PAGE →
+ + +

Does this scenario ring any bells? According to Michael Grady from the University of New York College at Fredonia, it should. He is convinced that the seeding of the crystal is nothing other than the big bang, which spawned our Universe.

As Grady sees it, all sorts of mysterious observations fall into place if our Universe was brought into being by such a phase nucleation event, triggering a transition from liquid to solid in a pre-existing fluid.

If this extraordinary idea hasn't fazed you yet, hold onto your hat, For the liquid Grady has in mind is unlike any liquid you have ever imagined. Instead of the familiar three space dimensions and one time dimension of the world we see. Grady's liquid would have filled four dimensions of space and one of time - a total of five dimensions. "For want of a better word I call it 'protospace'," says Grady.

So why do we see only three space dimensions? Grady's answer is that we are stuck on the expanding solid surface. Imagine an ordinary crystal growing in a familiar three-dimensional liquid. The boundary between the crystal and the liquid is two dimensional, like the surface of an expanding soap buble. But in the strange liquid envisaged by Grady - one with four space dimensions - the phase boundary is a three-dimensional surface, something that is impossible to visualise. "That is our Universe," says Grady. "We think we're in a three-dimensional Universe but we're actually riding the surface of a four-dimensional bubble."

So what about time? In Grady's version of the Universe, time comes in two distinct varieties. First there is the "universal time" which ticks away in the bulk liquid. This time is completely hidden from us because our Universe exists only on the surface. The second kind is the time we experience. This, Grady believes, arises as we are carried along the fourth space dimension, perpendicular to the phase boundary. "What we perceive as time is actually the extra space dimension," says Grady. "It is difficult from the other space dimensions because it extends out of the phase boundary and so is inaccessible."

Grady says he has not had any direct reaction to his idea from any other physicists. No matter. According to Martin Rees of the University of Cambridge, such ideas are not without value. "It's good to float alternatives to conventional cosmology because it tests the limits of plausibility," he says. "But if you think hard about any of them, you can always find an inconsistency."

The idea that the Universe is an expanding phase boundary first occurred to Grady in the mid-1980s. It was the recent claim that the expansion of the Universe is actually accelerating, or at least not slowing down, that spurred Grady to develop his ideas and submit a paper to the journal Physics Letters A. "The phase boundary would in the early Universe have undergone accelerated expansion," says Grady. "Eventually, if the fluid dissipates energy, the expansion would settle down to a constant rate."

+ + +

SUPPLIED MATERIAL →
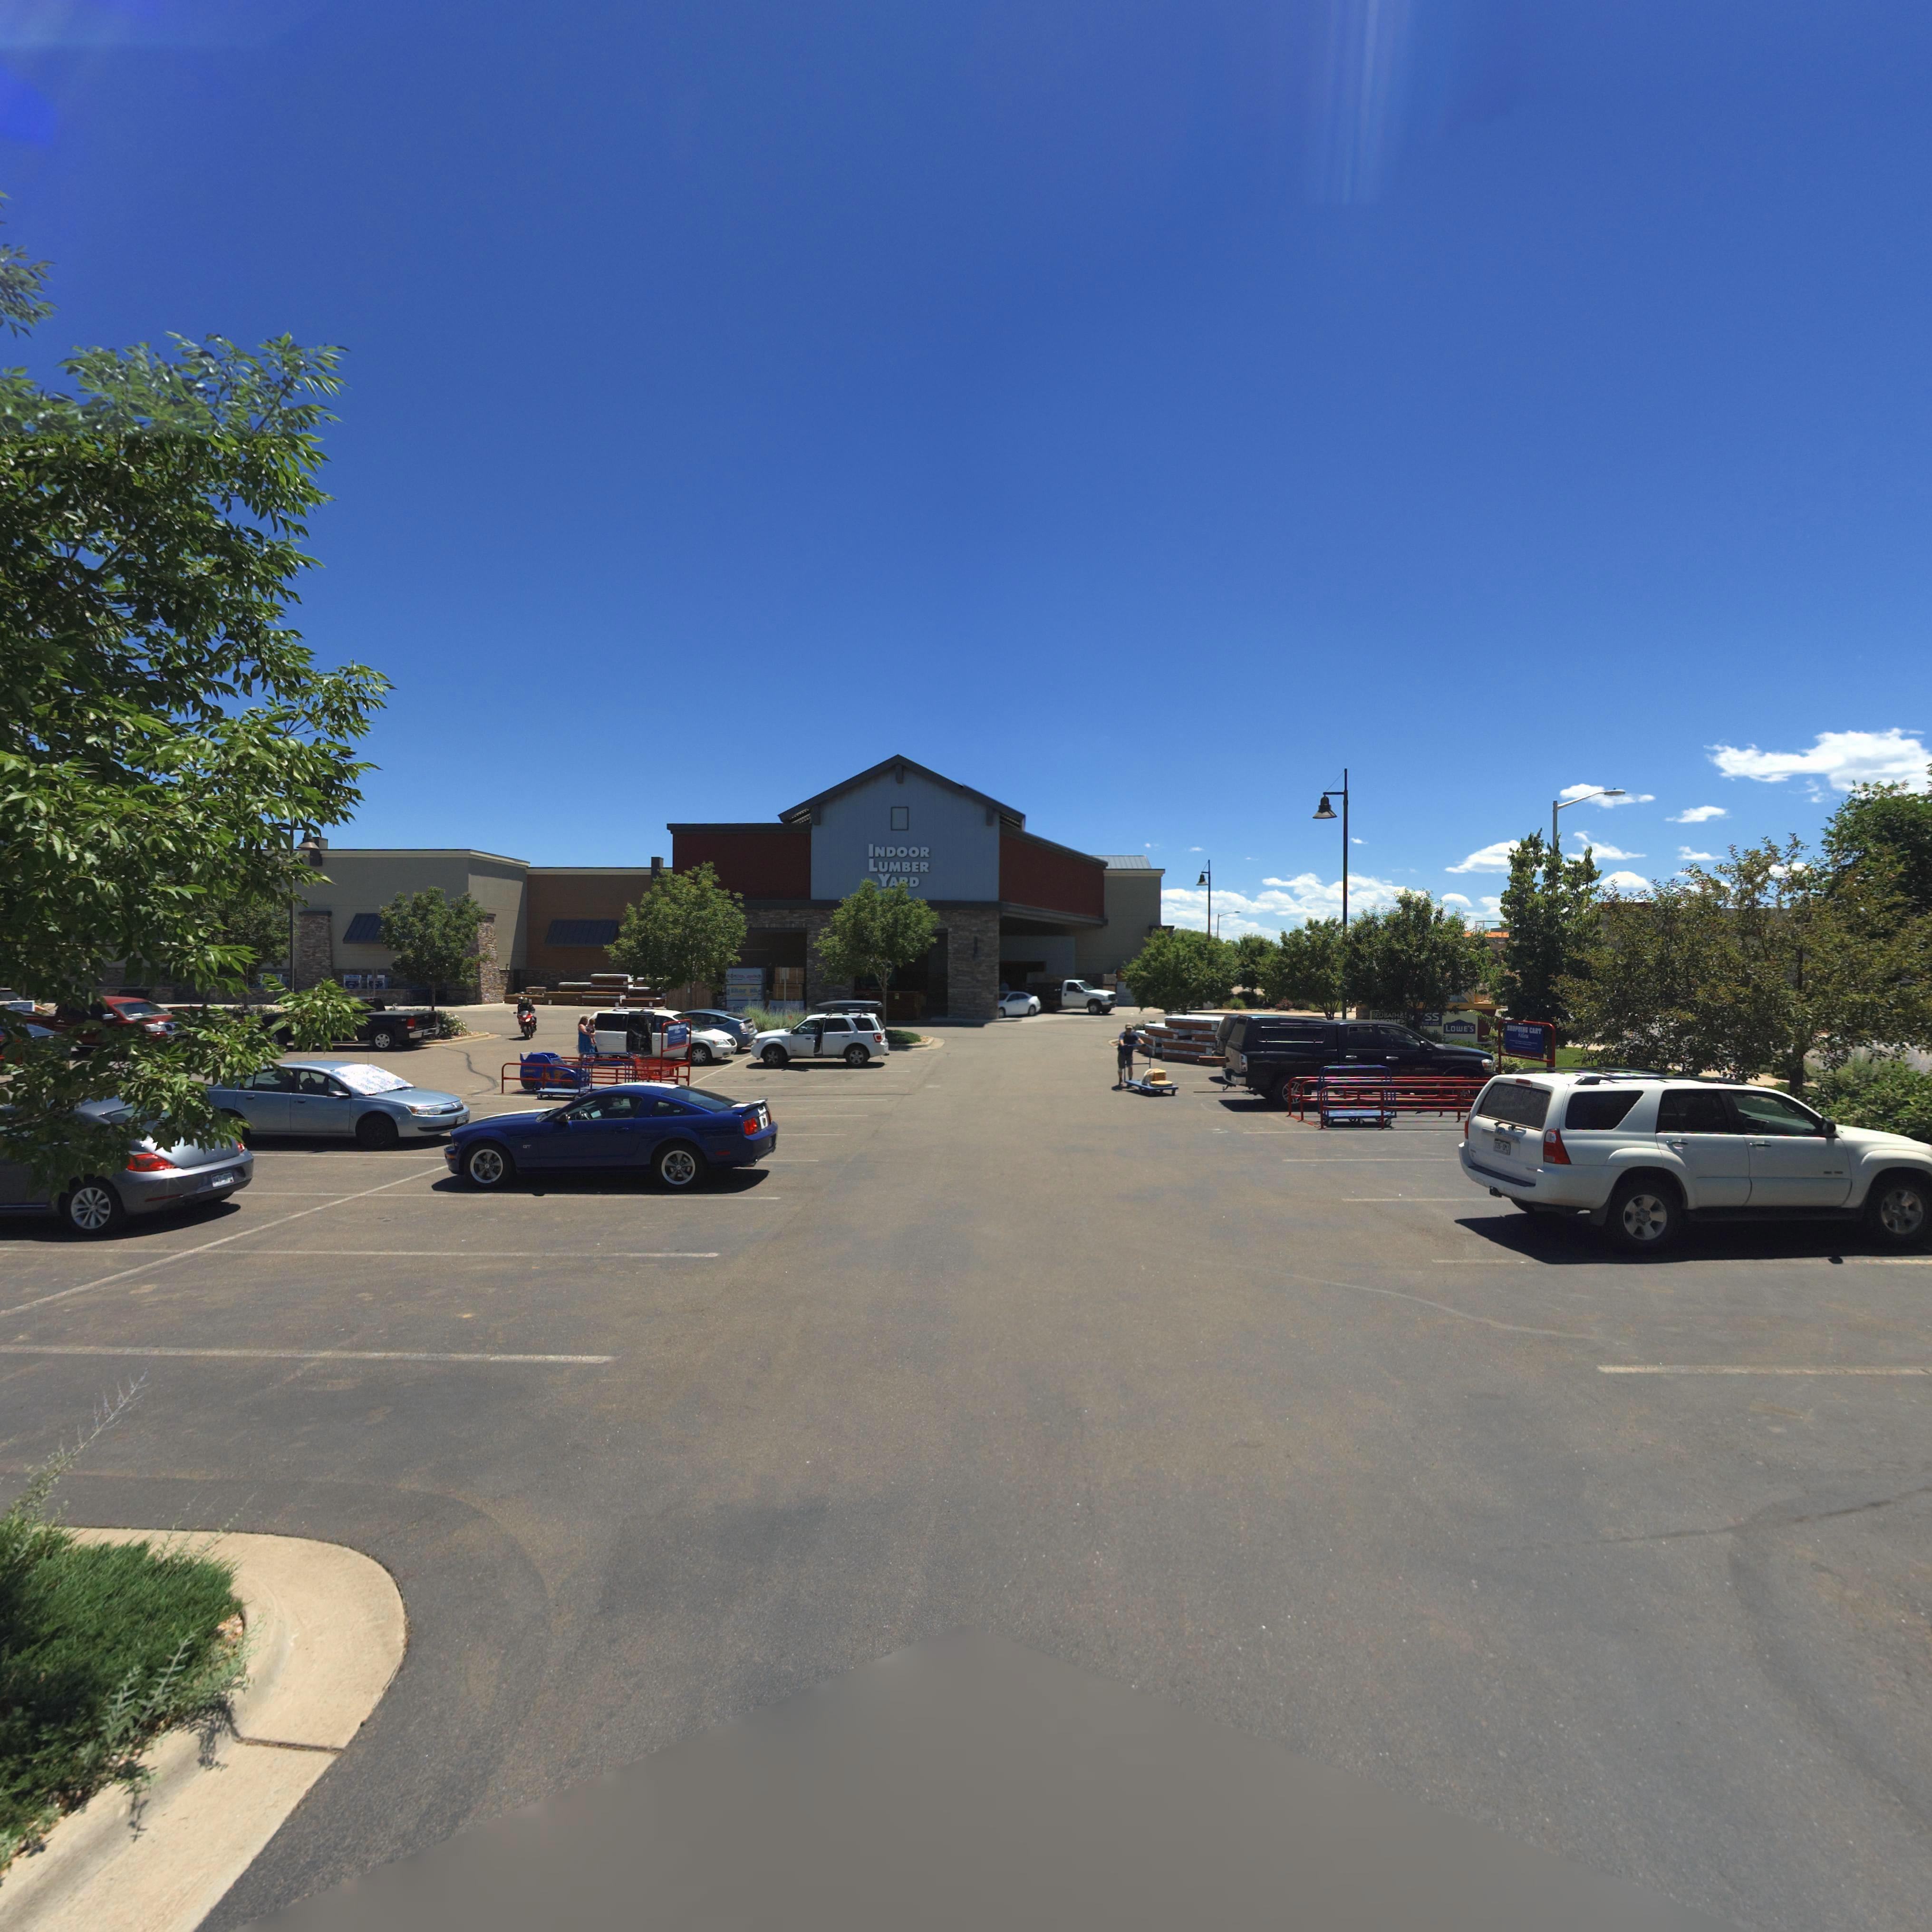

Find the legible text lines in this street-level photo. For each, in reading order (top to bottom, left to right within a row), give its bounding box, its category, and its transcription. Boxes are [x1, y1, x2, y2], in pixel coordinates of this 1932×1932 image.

[1372, 1011, 1404, 1018] BusinessName: BEDBATH*
[1409, 1011, 1439, 1021] BusinessName: **SS
[1372, 1018, 1405, 1024] BusinessName: ****ND
[1421, 1022, 1439, 1025] BusinessName: FOR LESS
[1445, 1024, 1474, 1032] BusinessName: LOWE'S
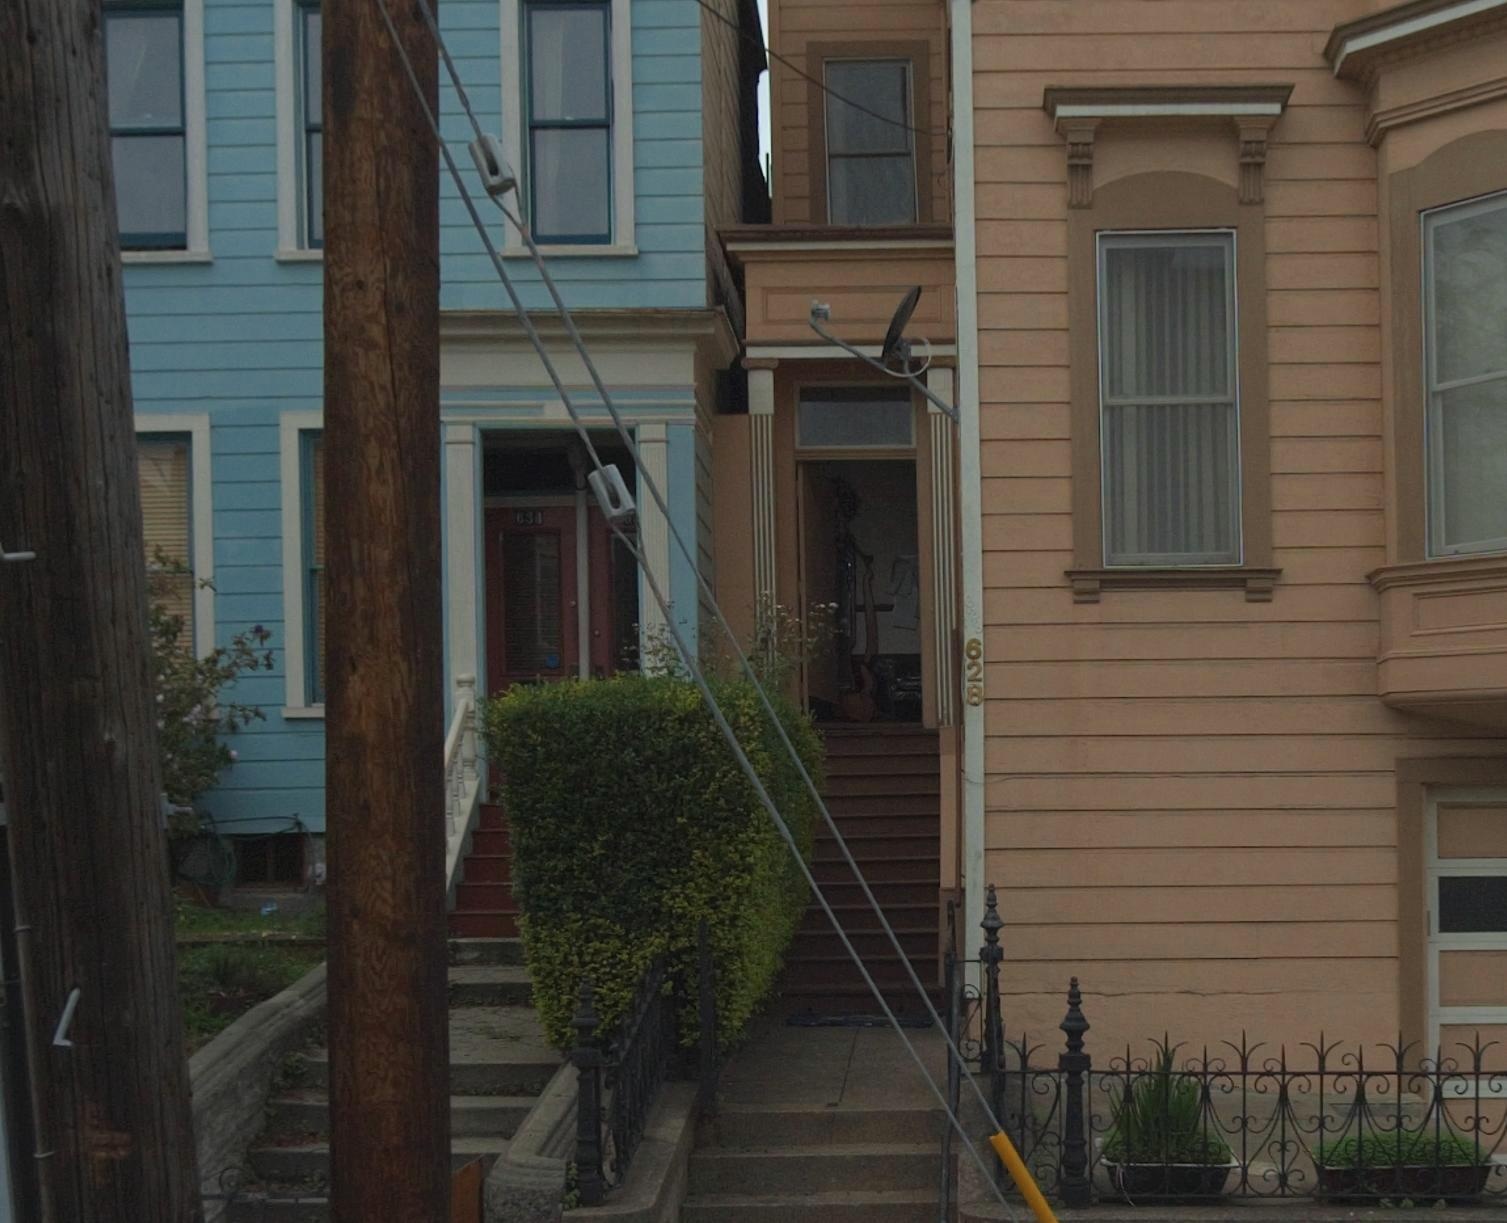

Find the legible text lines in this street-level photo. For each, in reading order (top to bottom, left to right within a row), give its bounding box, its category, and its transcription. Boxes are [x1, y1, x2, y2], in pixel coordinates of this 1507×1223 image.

+ + +

EXERCISE INSTRUCTIONS → Copy out everything in the article on Grady's cosmology from "Does this scenario" down to "spawned our Universe.", swapping in "snowflake" wherever "crystal" appears. The rows are separate material and have nothing to do with the article on Grady's cosmology.

EXERCISE RESULT →
Does this scenario ring any bells? According to Michael Grady from the University of New York College at Fredonia, it should. He is convinced that the seeding of the snowflake is nothing other than the big bang, which spawned our Universe.